To kick off this series, I asked top American BJJ photographer John Cooper for his top picks. I first came across John's work via an ad he placed on the excellent BJJ Weekly newsletter. John runs www.cooperfoto.com and if you have a browse there, you'll see that he covers all the main IBJJF events in the US (The Pans, The Worlds etc). John's images just seem to burst out of the screen. they are vibrant and buzz with all the energy of the fight. But they're beautiful too, capturing the poetry of the mat. He's super talented and I hope you enjoy John's three favourite photos:
Tarsis Humphreys winning his division at the 2010 Mundials. John Cooper says: "I love this shot because it really captures the emotion of everything Tarsis had sacrificed leading up to his World Championship. In one moment he was able to finally release all that pent up anxiety, pressure and exhilaration."
Kayron Gracie in the warm-up area with his father, Carlos Gracie Jr at the 2009 Mundials. John says: "This photo was a complete surprise to me. I was waiting near the bullpen during the 2009 World Championships and I turned around to see Kayron Gracie sitting down stretching. His father, Master Carlos Gracie Jr., was standing behind him. I turned to take a quick snapshot of the two when Master Carlos bent down and kissed Kayron on the cheek. The face Kayron made reminded me of being a child and having your dad kiss you in front of your friends with a expression that says, 'Daaaad, not in front of the guys!'"
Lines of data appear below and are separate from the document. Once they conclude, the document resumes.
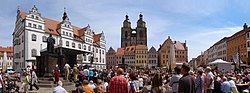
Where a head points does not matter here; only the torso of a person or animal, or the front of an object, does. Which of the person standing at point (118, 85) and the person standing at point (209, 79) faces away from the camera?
the person standing at point (118, 85)

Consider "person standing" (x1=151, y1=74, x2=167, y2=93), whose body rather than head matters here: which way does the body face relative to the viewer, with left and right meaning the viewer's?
facing away from the viewer

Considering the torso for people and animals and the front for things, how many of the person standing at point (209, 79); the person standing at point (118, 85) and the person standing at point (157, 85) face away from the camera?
2

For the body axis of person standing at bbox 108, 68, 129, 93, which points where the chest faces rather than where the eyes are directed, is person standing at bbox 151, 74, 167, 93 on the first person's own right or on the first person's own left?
on the first person's own right

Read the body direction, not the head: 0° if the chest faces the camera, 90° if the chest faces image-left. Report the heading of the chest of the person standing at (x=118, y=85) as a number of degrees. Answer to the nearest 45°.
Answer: approximately 180°

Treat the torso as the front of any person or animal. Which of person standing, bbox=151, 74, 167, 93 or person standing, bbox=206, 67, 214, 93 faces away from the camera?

John says: "This was an in house tournament and the two boys, Dustin and Dakota, are twins. I love these kids and watching them compete is always fun. But this particular time, tearful emotions burst forth from Dustin while trying to lock in the choke and I was ready. That single tear from Dustin tells a story of its own."
My thanks to John for sending me his three favourite photos and taking the time to contribute to this blog.